Not every movie needs to be grounded in gritty realism with an omniscient protagonist that stands back and thinks five steps ahead like some sort of checkmating Jack Bauer. Not every movie has to explain and justify itself to within an inch of its life. Without a healthy portion of narrative smoke and mirrors it makes exactly zero sense that James Kirk has gone from a bar fight to a galactic hero and starship captain within four years and while it’s ridiculous to think that Kirk managed to make such a massive career leap in such a short span of time the only way you get a guy that scuffles in bar room brawls into the Captain’s chair of a space ship is to get him from the stool to the chair as quick as possible before Tyler Perry and Star Fleet lecture the maverick out of him.

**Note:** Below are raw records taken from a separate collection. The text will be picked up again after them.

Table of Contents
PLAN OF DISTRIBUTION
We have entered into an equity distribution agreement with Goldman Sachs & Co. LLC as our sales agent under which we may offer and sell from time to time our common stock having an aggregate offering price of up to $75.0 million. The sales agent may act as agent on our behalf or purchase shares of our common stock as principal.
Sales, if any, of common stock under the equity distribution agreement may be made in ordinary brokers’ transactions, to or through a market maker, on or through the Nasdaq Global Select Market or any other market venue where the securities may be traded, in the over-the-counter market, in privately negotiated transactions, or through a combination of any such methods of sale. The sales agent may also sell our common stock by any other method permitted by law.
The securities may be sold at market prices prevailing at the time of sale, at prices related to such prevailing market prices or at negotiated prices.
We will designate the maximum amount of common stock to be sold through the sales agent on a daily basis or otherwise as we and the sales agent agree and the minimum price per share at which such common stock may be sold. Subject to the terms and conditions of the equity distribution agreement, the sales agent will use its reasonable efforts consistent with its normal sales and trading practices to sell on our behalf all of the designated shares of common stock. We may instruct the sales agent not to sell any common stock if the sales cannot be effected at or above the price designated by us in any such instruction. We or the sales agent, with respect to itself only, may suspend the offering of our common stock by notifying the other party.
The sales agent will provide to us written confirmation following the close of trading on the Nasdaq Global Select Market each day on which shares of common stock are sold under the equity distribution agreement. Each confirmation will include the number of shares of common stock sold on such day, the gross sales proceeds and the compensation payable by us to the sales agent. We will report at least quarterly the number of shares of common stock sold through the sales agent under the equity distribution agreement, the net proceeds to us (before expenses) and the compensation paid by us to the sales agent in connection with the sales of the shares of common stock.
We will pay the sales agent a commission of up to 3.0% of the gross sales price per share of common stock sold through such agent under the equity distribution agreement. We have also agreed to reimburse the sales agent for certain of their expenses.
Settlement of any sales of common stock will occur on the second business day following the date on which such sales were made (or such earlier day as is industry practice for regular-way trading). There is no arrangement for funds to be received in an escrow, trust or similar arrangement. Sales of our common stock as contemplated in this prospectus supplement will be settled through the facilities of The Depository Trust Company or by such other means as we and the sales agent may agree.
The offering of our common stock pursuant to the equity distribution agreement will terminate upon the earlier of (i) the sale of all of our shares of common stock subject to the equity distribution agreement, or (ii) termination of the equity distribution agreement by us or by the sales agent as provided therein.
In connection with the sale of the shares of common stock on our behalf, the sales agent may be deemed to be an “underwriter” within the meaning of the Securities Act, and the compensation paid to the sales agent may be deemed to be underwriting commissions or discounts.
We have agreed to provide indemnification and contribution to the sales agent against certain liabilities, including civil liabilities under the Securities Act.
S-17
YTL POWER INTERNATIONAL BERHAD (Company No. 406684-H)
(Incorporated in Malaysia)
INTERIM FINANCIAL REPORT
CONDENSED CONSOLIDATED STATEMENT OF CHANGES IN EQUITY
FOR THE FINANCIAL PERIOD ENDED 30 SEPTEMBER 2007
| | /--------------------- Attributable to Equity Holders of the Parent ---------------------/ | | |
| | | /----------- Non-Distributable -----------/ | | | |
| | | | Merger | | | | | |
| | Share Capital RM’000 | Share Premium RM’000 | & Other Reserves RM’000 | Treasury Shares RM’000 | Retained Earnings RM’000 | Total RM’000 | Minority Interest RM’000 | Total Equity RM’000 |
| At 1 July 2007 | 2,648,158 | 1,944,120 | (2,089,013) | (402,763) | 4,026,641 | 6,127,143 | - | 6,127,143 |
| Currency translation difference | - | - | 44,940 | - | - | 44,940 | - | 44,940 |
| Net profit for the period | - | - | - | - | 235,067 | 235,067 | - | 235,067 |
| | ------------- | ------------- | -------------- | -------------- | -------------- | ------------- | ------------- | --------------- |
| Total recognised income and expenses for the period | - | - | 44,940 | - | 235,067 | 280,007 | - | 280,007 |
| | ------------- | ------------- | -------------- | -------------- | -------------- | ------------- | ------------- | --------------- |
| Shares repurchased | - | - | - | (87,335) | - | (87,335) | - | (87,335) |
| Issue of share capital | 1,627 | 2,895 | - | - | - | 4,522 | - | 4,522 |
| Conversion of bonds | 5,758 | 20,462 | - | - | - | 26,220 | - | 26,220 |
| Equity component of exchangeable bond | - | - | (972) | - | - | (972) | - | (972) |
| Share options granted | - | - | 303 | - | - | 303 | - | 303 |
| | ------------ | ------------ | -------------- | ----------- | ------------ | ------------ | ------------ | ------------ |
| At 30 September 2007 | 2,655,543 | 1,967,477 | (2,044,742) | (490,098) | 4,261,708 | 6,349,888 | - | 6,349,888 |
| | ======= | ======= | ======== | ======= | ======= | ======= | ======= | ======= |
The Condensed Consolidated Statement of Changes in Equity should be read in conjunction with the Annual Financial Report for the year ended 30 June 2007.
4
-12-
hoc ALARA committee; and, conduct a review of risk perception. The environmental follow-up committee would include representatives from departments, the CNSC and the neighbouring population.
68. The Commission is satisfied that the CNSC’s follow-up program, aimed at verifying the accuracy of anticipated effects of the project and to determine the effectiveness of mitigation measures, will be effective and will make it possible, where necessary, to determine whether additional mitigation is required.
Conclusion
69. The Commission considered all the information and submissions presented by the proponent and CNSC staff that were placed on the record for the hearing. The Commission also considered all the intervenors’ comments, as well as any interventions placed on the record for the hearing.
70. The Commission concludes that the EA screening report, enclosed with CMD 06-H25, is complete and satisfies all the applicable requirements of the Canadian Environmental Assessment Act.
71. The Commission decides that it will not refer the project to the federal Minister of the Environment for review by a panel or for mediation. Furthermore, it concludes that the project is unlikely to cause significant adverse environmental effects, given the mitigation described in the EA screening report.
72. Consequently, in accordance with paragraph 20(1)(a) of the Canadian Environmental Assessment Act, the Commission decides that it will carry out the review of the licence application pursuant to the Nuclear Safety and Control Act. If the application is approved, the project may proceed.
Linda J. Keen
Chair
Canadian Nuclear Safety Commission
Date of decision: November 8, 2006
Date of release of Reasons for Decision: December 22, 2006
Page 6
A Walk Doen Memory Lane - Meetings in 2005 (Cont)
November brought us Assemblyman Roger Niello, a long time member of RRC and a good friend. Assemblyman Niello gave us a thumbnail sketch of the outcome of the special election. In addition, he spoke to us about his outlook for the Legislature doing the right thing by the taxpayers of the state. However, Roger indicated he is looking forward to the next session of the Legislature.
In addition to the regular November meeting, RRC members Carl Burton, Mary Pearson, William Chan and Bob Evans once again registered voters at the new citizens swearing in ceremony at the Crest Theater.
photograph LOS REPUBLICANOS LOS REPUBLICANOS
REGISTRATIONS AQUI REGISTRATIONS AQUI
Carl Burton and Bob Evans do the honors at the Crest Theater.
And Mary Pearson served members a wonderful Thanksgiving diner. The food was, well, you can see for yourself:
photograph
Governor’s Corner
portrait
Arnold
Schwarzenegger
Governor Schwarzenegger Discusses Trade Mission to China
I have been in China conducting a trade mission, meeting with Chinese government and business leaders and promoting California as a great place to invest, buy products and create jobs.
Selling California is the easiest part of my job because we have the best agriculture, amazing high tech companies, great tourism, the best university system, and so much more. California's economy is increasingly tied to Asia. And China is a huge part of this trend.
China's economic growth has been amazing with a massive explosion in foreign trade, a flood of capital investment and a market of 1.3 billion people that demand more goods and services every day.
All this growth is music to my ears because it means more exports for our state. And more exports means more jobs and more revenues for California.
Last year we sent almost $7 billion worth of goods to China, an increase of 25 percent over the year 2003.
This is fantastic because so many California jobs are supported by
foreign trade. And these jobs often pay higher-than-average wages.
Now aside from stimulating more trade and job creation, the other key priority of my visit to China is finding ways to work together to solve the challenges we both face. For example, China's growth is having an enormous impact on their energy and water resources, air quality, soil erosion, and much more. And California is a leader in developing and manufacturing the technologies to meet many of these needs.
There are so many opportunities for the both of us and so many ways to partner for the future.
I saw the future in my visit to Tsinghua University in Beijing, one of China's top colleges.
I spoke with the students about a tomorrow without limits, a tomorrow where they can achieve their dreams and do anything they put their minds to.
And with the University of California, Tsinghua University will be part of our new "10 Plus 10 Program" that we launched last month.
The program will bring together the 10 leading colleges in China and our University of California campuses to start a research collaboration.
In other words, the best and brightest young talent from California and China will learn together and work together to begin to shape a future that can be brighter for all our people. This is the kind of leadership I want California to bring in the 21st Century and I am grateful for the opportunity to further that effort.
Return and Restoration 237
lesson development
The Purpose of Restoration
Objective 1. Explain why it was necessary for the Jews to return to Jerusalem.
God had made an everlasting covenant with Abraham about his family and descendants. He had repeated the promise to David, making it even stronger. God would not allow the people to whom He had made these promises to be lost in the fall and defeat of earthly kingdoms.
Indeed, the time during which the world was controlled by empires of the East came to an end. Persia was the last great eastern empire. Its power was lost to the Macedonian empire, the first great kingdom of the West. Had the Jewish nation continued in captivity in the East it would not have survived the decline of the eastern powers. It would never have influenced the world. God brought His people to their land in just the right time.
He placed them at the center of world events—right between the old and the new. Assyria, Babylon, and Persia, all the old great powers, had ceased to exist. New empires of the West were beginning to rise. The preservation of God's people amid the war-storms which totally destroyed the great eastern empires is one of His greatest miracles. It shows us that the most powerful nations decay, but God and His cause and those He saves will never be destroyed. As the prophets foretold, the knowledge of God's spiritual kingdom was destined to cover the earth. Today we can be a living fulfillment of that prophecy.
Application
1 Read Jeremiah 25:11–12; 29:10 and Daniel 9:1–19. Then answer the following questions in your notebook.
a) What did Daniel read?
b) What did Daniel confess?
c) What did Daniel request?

Critics are right, there are holes riddled throughout Into Darkness, but I never once thought the Enterprise sunk. And guess what? In the movie it shoots out of the water and flies away into space. So yeah. It literally didn’t.

Told you. (It's going up, out of the water. Not down, into the water. Trust me).

Told you. (It’s going up, out of the water. Not down, into the water. Trust me.)